Cara komika menyindir kondisi hukum di Negeri ini.

Oleh:
RIA
Bacaan 2 Menit
Foto: @notaslimboy
Foto: @notaslimboy
Bicara hukum tidak melulu menjadi monopoli para praktisi hukum seperti pengacara, hakim, jaksa, ataupun polisi. Orang awam seperti stand up comedian atau disebut komika pun bisa berbicara hukum. Tapi, namanya stand up comedian tentunya jangan berharap mereka bicara hukum dengan serius.

Sesuai dengan titelnya stand up comedy ya acara melawak. Namun, walaupun isinya lawakan, stand up comedy yang biasa disebut sebagai genre ‘komedi cerdas’ ini tetap menyisipkan nuansa kritik, sindiran, atau sekadar mengungkap keresahan yang dirasakan si komik.  

“Acara ini dibuat untuk orang-orang yang nggak bisa bayar pengacara, yang nggak dapat bantuan hukum. Dengan fakta seperti itu,saya tahu bahwa negara ini sebenarnya mengusung asas praduga tak bersalah, setidaknya sampai anda terbukti miskin,” tutur Rindra Dana, salah seorang komika pengisi acara #LegalMelawak, April 2015 lalu di Jakarta.

Anda yang mengerti hukum tentunya paham apa yang dilakukan Rindra adalah mencoba menyindir salah satu asas ‘terkenal’ dalam hukum yakni praduga tak bersalah atau presumption of innocence. Tersirat, Rindra mengatakan asas praduga tak bersalah pada kenyataannya tak berlaku bagi masyarakat miskin.

Kritik Rindra berlanjut dengan menyinggung dominasi kaum maskulin di dunia kepengacaraan. Dia heran kenapa profesi pengacara digeluti mayoritas oleh laki-laki. Rindra pun coba menganalisanya dengan menganalogikan karakter laki-laki dalam kehidupan percintaan.

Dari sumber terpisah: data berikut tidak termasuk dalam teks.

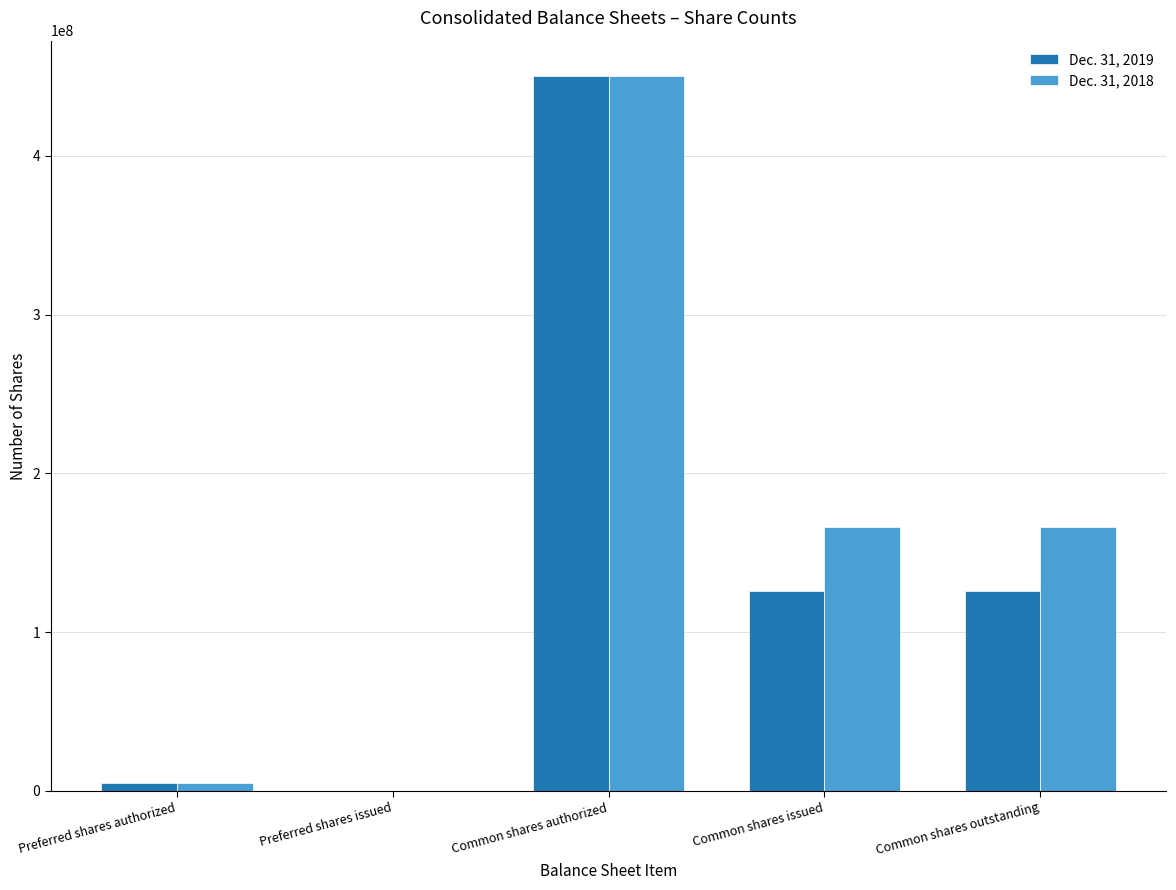

At which label does Dec. 31, 2018 reach its peak?

Common shares authorized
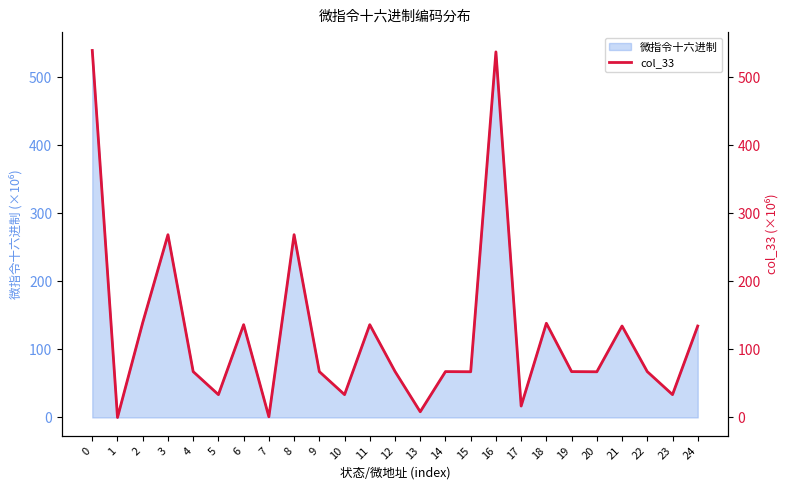

The value of 微指令十六进制 at 11 is 136.3. True or false?

True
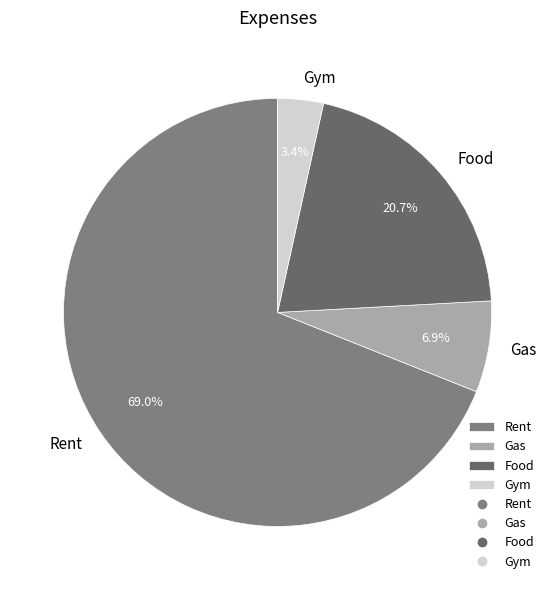

Which slice is the smallest?

Gym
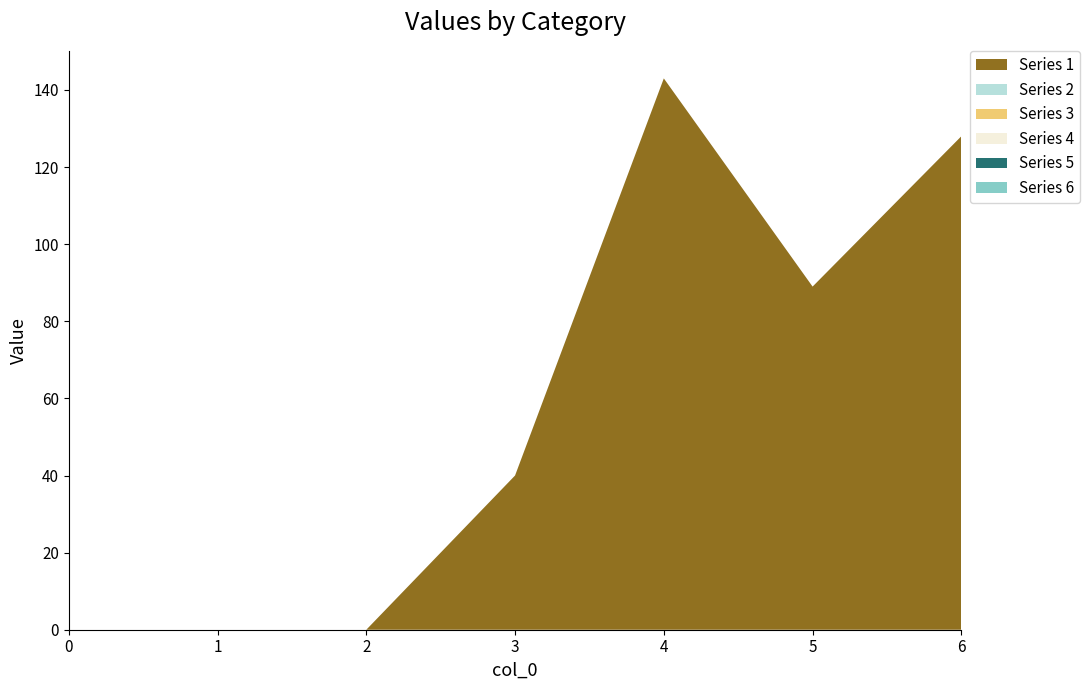

Reading right to left, transcribe all the data shown in this chart.

Series 1: 128	89	143	40	0	0	0
Series 2: 0	0	0	0	0	0	0
Series 3: 0	0	0	0	0	0	0
Series 4: 0	0	0	0	0	0	0
Series 5: 0	0	0	0	0	0	0
Series 6: 0	0	0	0	0	0	0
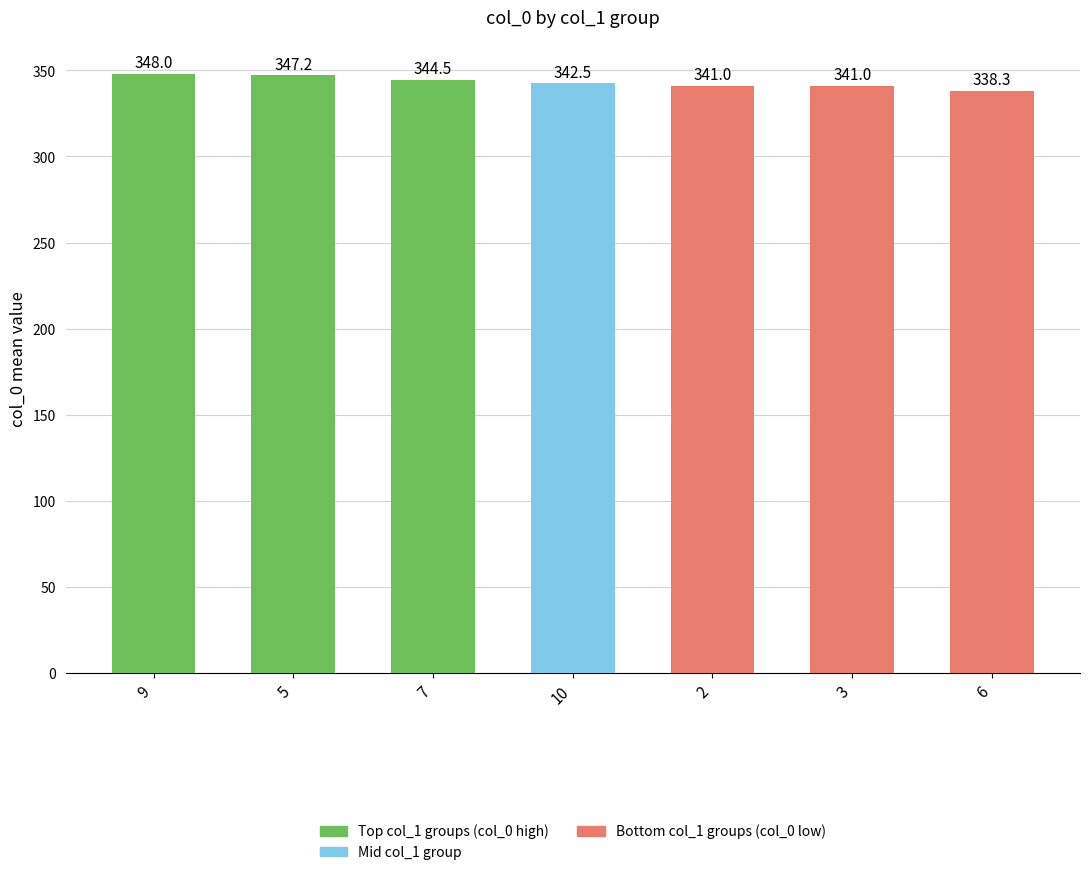

Which has a higher value, 2 or 10?

10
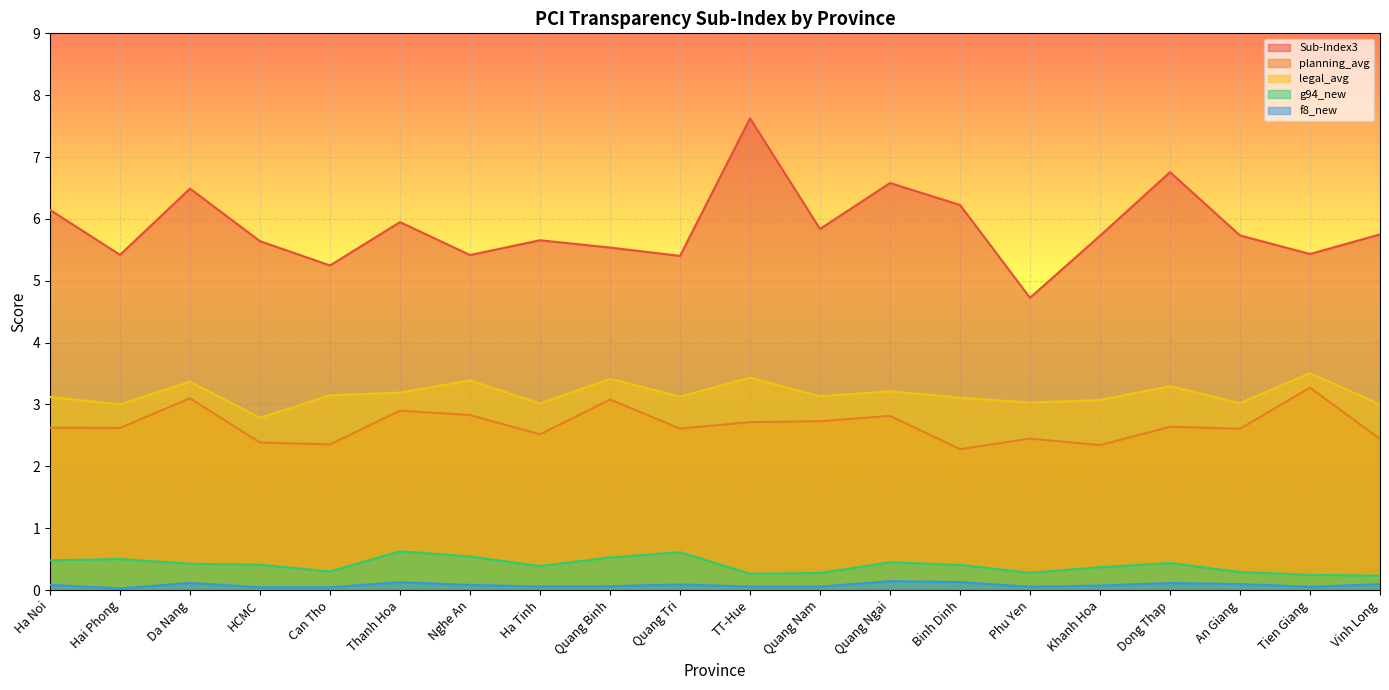

Rank the categories by f8_new value from highest to lowest.

Quang Ngai, Binh Dinh, Thanh Hoa, Da Nang, Dong Thap, An Giang, Vinh Long, Quang Tri, Ha Noi, Nghe An, Khanh Hoa, Quang Binh, Ha Tinh, TT-Hue, Quang Nam, Tien Giang, Phu Yen, HCMC, Can Tho, Hai Phong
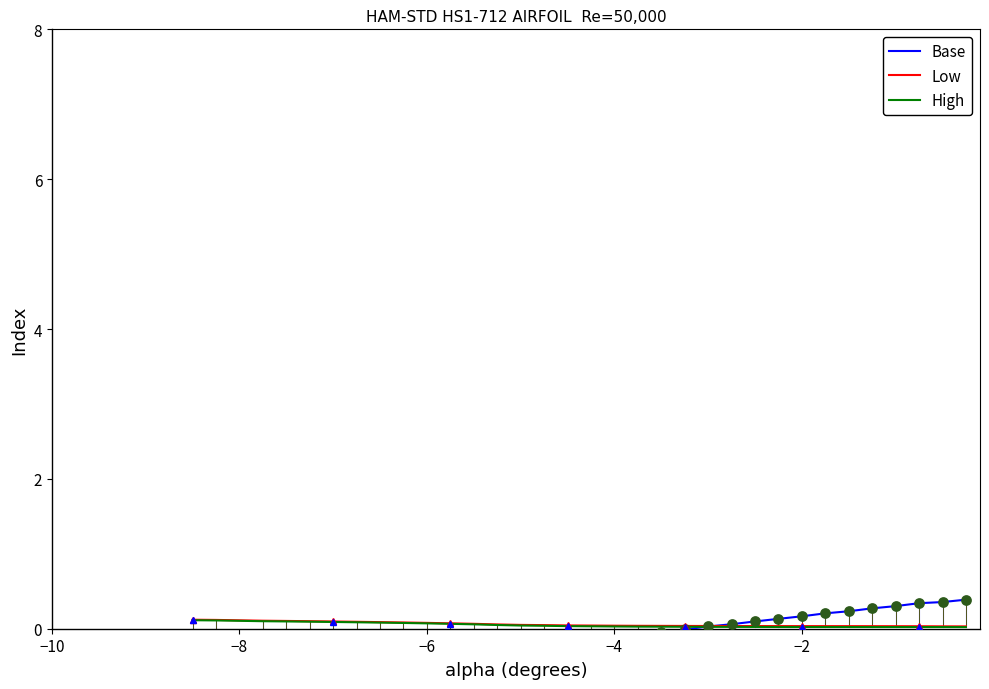

At how many categories does at least one series exceed 0?

33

“Saya rasa sih alasannya kenapa lebih banyak laki-laki, karena laki-laki sudah terbiasa ngibul, untuk dapatin pasangan ya khususnya. Gue kenal banyak laki-laki yang rela ngomong sayang asal dapat ‘ngangkang’. Itu true. Ya, itu kayak pengacara lah, rela ngomong besar asal klien bayar. Nggak apa-apa, itu wajar,” ujarnya.

Komika lainnya, Muhadkly alias Acho berbicara soal keadilan dan ketidakadilan yang terjadi di sekitar tempat dia tinggal, yakni Tanjung Priok, Jakarta Utara. Acho mengklaim Tanjung Priok adalah tempat dimana keadilan itu sering diimplementasikan.

“Misalnya lu ketemu orang yang tawuran, kalau ditanya sama polisi ‘kenapa lu bacok dia?’ jawabannya selalu sama, ‘karena dia nimpuk gue, ya gue bacok biar adil.’ Nah di situ lah keadilan diterapkan ya,” ucap Acho dengan gaya santai.

Dari persoalan tawuran, Acho beralih ke soal kekerasan dalam rumah tangga (KDRT). Acho mengungkapkan keresahannya soal kenapa dalam perkara KDRT, kaum lelaki selalu diposisikan sebagai pelaku.

“Cowok ini serba salah. Kita mau ngelawan (kalau dipukul cewek), pasti kita yang dibilang KDRT. Kalau kita ngelapor polisi ujungnya polisi bilang ‘perempuan tenaganya seberapa sih?’ Ya perempuan tenaganya emang nggak seberapa cuma kalau dia megang panci kan keras, pak,” tandasnya.

Hakim Mudik
Satu-satunya komika pengisi acara #LegalMelawak yang berlatar belakang hukum, Arry Wibowo membawakan materi komedi seputar pengalamannya berperkara di pengadilan. Suatu waktu, Arry ke pengadilan untuk menghadiri sidang dengan agenda putusan. Sebelum sidang digelar, Arry didatangi seorang petugas pengadilan yang menyampaikan pesan bahwa Arry diminta menemui seorang hakim.

Ketika ditemui, hakim tersebut ternyata ‘curhat’ ingin pulang kampung bersama sang istri. Lalu, si hakim minta Arry menyediakan dua tiket pesawat. Anehnya, hakim yang mengaku berasal dari Sumatera Utara itu, justru meminta tiket menuju Pulau Dewata, Bali.

“Aku memang orang Medan, tapi kalau pulang kampung aku lebih senang ke Bali. Ubud itu indah ‘kali suasana kampungnya. Kau pun harus ke sana,” ucap Arry meniru omongan si hakim.

“Betul betul. Dia betul. Gue setuju sama dia kalau Ubud itu indah. Tapi ini gue yang tolol kayaknya. Dia mau pulang kampung, kenapa dia minta ke gue?” ujar Arry disusul gelak tawa penonton.